‘Time for employers to recognise African culture’

2012-10-19 00:00

A WOMAN who was said by a traditional healer to be having “premonitions of ancestors” and took a month off work without her employer’s permission “to attend a sangoma course to appease her ancestors” must be reinstated in her job.

This was the judgment handed down by three judges in the Labour Appeal Court (LAC), who described the issue raised in the matter as “novel”.

The time had come for the people of South Africa to accept that the old traditional Western culture in the country cannot dominate the African culture of many people.

The case is described in the latest issue of the law journal De Rebus.

Johannah Mmoledi, who had had eight years’ service with the company Kievits Kroon Country Estate, attended a course in her own time to qualify as a traditional healer.

After the course she asked for a month’s unpaid leave to attend a course to qualify as a sangoma. Her employer refused her permission.

Mmoledi nevertheless attended the course, but before going, left a note for her manager from a traditional healer. In it the healer states that she had been seen by him and diagnosed as having “premonitions of ancestors”.

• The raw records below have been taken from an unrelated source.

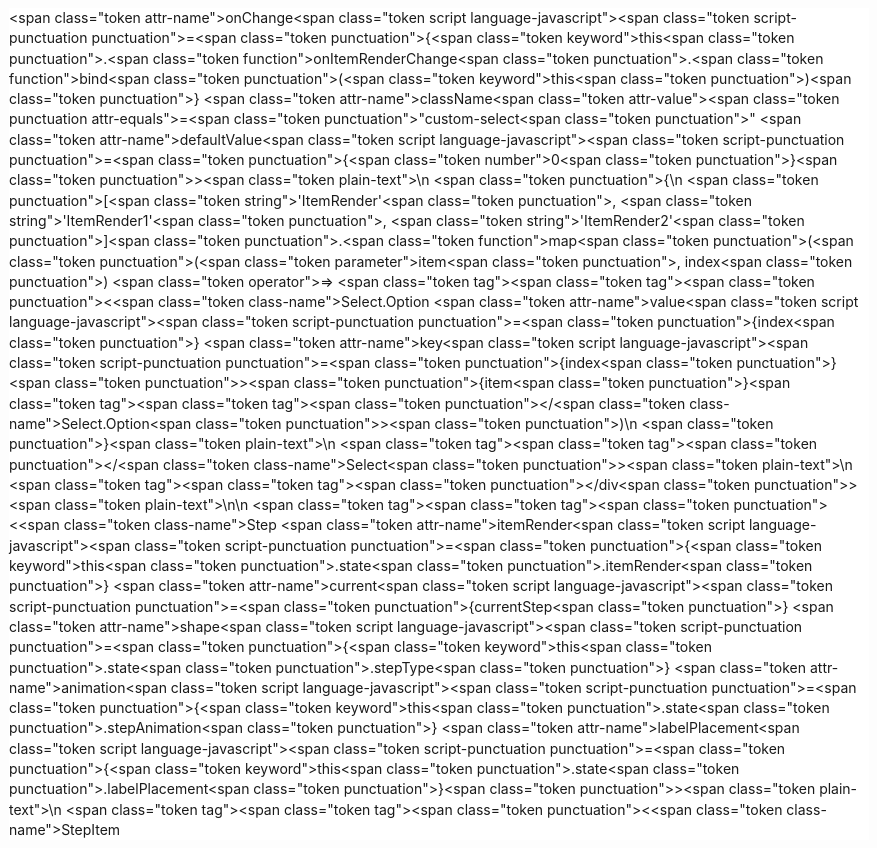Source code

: <span class=\"token attr-name\">onChange</span><span class=\"token script language-javascript\"><span class=\"token script-punctuation punctuation\">=</span><span class=\"token punctuation\">{</span><span class=\"token keyword\">this</span><span class=\"token punctuation\">.</span><span class=\"token function\">onItemRenderChange</span><span class=\"token punctuation\">.</span><span class=\"token function\">bind</span><span class=\"token punctuation\">(</span><span class=\"token keyword\">this</span><span class=\"token punctuation\">)</span><span class=\"token punctuation\">}</span></span> <span class=\"token attr-name\">className</span><span class=\"token attr-value\"><span class=\"token punctuation attr-equals\">=</span><span class=\"token punctuation\">\"</span>custom-select<span class=\"token punctuation\">\"</span></span> <span class=\"token attr-name\">defaultValue</span><span class=\"token script language-javascript\"><span class=\"token script-punctuation punctuation\">=</span><span class=\"token punctuation\">{</span><span class=\"token number\">0</span><span class=\"token punctuation\">}</span></span><span class=\"token punctuation\">></span></span><span class=\"token plain-text\">\n                        </span><span class=\"token punctuation\">{</span>\n                            <span class=\"token punctuation\">[</span><span class=\"token string\">'ItemRender'</span><span class=\"token punctuation\">,</span> <span class=\"token string\">'ItemRender1'</span><span class=\"token punctuation\">,</span> <span class=\"token string\">'ItemRender2'</span><span class=\"token punctuation\">]</span><span class=\"token punctuation\">.</span><span class=\"token function\">map</span><span class=\"token punctuation\">(</span><span class=\"token punctuation\">(</span><span class=\"token parameter\">item<span class=\"token punctuation\">,</span> index</span><span class=\"token punctuation\">)</span> <span class=\"token operator\">=></span> <span class=\"token tag\"><span class=\"token tag\"><span class=\"token punctuation\">&lt;</span><span class=\"token class-name\">Select.Option</span></span> <span class=\"token attr-name\">value</span><span class=\"token script language-javascript\"><span class=\"token script-punctuation punctuation\">=</span><span class=\"token punctuation\">{</span>index<span class=\"token punctuation\">}</span></span> <span class=\"token attr-name\">key</span><span class=\"token script language-javascript\"><span class=\"token script-punctuation punctuation\">=</span><span class=\"token punctuation\">{</span>index<span class=\"token punctuation\">}</span></span><span class=\"token punctuation\">></span></span><span class=\"token punctuation\">{</span>item<span class=\"token punctuation\">}</span><span class=\"token tag\"><span class=\"token tag\"><span class=\"token punctuation\">&lt;/</span><span class=\"token class-name\">Select.Option</span></span><span class=\"token punctuation\">></span></span><span class=\"token punctuation\">)</span>\n                        <span class=\"token punctuation\">}</span><span class=\"token plain-text\">\n                    </span><span class=\"token tag\"><span class=\"token tag\"><span class=\"token punctuation\">&lt;/</span><span class=\"token class-name\">Select</span></span><span class=\"token punctuation\">></span></span><span class=\"token plain-text\">\n                </span><span class=\"token tag\"><span class=\"token tag\"><span class=\"token punctuation\">&lt;/</span>div</span><span class=\"token punctuation\">></span></span><span class=\"token plain-text\">\n\n                </span><span class=\"token tag\"><span class=\"token tag\"><span class=\"token punctuation\">&lt;</span><span class=\"token class-name\">Step</span></span> <span class=\"token attr-name\">itemRender</span><span class=\"token script language-javascript\"><span class=\"token script-punctuation punctuation\">=</span><span class=\"token punctuation\">{</span><span class=\"token keyword\">this</span><span class=\"token punctuation\">.</span>state<span class=\"token punctuation\">.</span>itemRender<span class=\"token punctuation\">}</span></span> <span class=\"token attr-name\">current</span><span class=\"token script language-javascript\"><span class=\"token script-punctuation punctuation\">=</span><span class=\"token punctuation\">{</span>currentStep<span class=\"token punctuation\">}</span></span> <span class=\"token attr-name\">shape</span><span class=\"token script language-javascript\"><span class=\"token script-punctuation punctuation\">=</span><span class=\"token punctuation\">{</span><span class=\"token keyword\">this</span><span class=\"token punctuation\">.</span>state<span class=\"token punctuation\">.</span>stepType<span class=\"token punctuation\">}</span></span> <span class=\"token attr-name\">animation</span><span class=\"token script language-javascript\"><span class=\"token script-punctuation punctuation\">=</span><span class=\"token punctuation\">{</span><span class=\"token keyword\">this</span><span class=\"token punctuation\">.</span>state<span class=\"token punctuation\">.</span>stepAnimation<span class=\"token punctuation\">}</span></span> <span class=\"token attr-name\">labelPlacement</span><span class=\"token script language-javascript\"><span class=\"token script-punctuation punctuation\">=</span><span class=\"token punctuation\">{</span><span class=\"token keyword\">this</span><span class=\"token punctuation\">.</span>state<span class=\"token punctuation\">.</span>labelPlacement<span class=\"token punctuation\">}</span></span><span class=\"token punctuation\">></span></span><span class=\"token plain-text\">\n                    </span><span class=\"token tag\"><span class=\"token tag\"><span class=\"token punctuation\">&lt;</span><span class=\"token class-name\">StepItem</span></span>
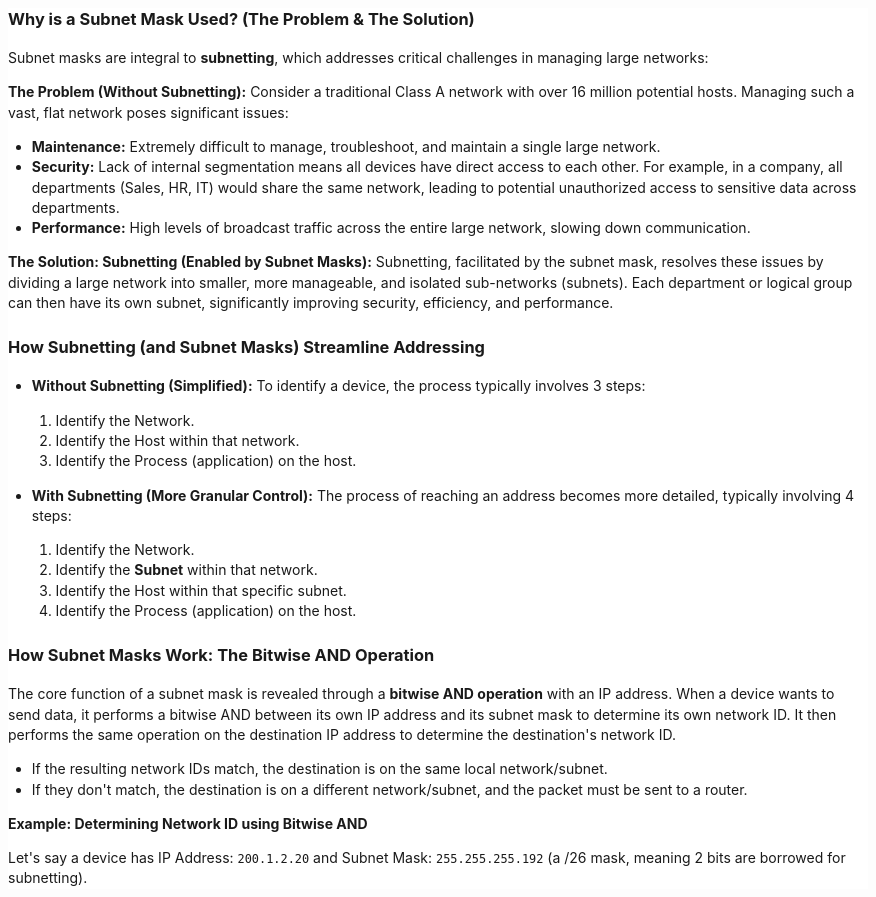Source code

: 
### **Why is a Subnet Mask Used? (The Problem & The Solution)**

Subnet masks are integral to **subnetting**, which addresses critical challenges in managing large networks:

**The Problem (Without Subnetting):**
Consider a traditional Class A network with over 16 million potential hosts. Managing such a vast, flat network poses significant issues:

* **Maintenance:** Extremely difficult to manage, troubleshoot, and maintain a single large network.
* **Security:** Lack of internal segmentation means all devices have direct access to each other. For example, in a company, all departments (Sales, HR, IT) would share the same network, leading to potential unauthorized access to sensitive data across departments.
* **Performance:** High levels of broadcast traffic across the entire large network, slowing down communication.

**The Solution: Subnetting (Enabled by Subnet Masks):**
Subnetting, facilitated by the subnet mask, resolves these issues by dividing a large network into smaller, more manageable, and isolated sub-networks (subnets). Each department or logical group can then have its own subnet, significantly improving security, efficiency, and performance.

### **How Subnetting (and Subnet Masks) Streamline Addressing**

* **Without Subnetting (Simplified):** To identify a device, the process typically involves 3 steps:
    1.  Identify the Network.
    2.  Identify the Host within that network.
    3.  Identify the Process (application) on the host.

* **With Subnetting (More Granular Control):** The process of reaching an address becomes more detailed, typically involving 4 steps:
    1.  Identify the Network.
    2.  Identify the **Subnet** within that network.
    3.  Identify the Host within that specific subnet.
    4.  Identify the Process (application) on the host.

### **How Subnet Masks Work: The Bitwise AND Operation**

The core function of a subnet mask is revealed through a **bitwise AND operation** with an IP address. When a device wants to send data, it performs a bitwise AND between its own IP address and its subnet mask to determine its own network ID. It then performs the same operation on the destination IP address to determine the destination's network ID.

* If the resulting network IDs match, the destination is on the same local network/subnet.
* If they don't match, the destination is on a different network/subnet, and the packet must be sent to a router.

**Example: Determining Network ID using Bitwise AND**

Let's say a device has IP Address: `200.1.2.20` and Subnet Mask: `255.255.255.192` (a /26 mask, meaning 2 bits are borrowed for subnetting).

When she returned to work she was subjected to a disciplinary inquiry, found guilty of unauthorised absenteeism and summarily dismissed.

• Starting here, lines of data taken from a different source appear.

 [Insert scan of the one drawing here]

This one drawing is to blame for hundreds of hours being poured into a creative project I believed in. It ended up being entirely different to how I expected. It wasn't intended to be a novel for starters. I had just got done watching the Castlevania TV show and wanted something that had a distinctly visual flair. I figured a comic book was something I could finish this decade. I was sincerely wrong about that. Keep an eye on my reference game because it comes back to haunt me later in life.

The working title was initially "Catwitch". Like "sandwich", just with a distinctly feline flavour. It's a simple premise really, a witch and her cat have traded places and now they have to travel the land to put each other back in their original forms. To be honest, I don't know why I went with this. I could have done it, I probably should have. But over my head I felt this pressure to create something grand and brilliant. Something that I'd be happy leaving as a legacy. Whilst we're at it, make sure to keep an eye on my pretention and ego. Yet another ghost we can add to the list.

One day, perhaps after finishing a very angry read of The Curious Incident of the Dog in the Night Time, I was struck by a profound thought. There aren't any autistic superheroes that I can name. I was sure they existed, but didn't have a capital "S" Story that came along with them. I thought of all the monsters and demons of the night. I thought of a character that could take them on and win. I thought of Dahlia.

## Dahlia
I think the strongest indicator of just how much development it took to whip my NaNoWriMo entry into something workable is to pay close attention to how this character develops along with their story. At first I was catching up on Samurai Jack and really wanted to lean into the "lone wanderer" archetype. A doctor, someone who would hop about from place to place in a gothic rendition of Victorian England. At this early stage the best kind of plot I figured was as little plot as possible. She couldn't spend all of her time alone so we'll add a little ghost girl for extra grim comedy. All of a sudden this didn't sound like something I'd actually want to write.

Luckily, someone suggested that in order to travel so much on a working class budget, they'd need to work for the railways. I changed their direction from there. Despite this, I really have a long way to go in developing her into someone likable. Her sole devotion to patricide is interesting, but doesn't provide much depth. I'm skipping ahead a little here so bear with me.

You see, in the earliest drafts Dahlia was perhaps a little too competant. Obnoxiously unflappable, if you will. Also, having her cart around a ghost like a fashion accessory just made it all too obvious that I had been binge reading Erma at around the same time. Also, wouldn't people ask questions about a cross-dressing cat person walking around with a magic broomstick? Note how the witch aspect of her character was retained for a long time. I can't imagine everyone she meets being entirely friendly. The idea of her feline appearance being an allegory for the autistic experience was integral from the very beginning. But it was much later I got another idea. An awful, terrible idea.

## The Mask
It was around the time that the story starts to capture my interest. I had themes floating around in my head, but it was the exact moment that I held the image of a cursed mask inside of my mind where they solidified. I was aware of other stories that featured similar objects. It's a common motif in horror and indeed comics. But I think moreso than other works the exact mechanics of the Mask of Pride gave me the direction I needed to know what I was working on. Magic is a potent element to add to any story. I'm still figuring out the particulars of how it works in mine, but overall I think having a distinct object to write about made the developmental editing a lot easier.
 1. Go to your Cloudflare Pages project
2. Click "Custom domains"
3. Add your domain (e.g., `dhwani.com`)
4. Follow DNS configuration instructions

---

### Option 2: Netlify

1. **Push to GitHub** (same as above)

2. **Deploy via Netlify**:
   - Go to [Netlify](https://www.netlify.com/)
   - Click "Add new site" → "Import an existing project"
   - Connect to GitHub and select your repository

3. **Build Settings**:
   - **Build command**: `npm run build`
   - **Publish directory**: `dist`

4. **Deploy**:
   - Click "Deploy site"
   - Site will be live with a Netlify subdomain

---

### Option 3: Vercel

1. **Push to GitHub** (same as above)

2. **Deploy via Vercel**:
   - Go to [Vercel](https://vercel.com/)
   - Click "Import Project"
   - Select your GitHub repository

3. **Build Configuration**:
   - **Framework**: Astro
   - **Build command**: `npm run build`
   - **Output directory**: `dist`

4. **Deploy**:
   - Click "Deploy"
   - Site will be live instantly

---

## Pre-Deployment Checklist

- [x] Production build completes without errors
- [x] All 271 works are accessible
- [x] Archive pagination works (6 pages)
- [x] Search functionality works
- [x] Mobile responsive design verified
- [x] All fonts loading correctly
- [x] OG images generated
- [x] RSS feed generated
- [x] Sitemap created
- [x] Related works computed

She referred an unfair dismissal dispute to the CCMA, but conciliation was not reached and the matter went to arbitration. The arbitrator ruled in Mmoledi’s favour and ordered her reinstatement, without backpay.

When the company challenged the arbitrator’s decision in the Labour Court, the judge stated that the company had treated Mmoledi’s sick leave certificate “with contempt” because it had been issued by a traditional healer.

The case was then appealed in the LAC.

In their judgment, the judges described South Africa as a country with a diversity of cultures and said the time had come for a “paradigm shift”, also in the workplace.

Just because Mmoledi’s sick leave certificate had not been issued by a Western medical practitioner that did not make her strong belief in her culture and her own healer any less acceptable.

Given the “novel” nature of the case, the judges dismissed the appeal, but with no order as to costs, saying that the company had not acted unreasonably in approaching the court on appeal.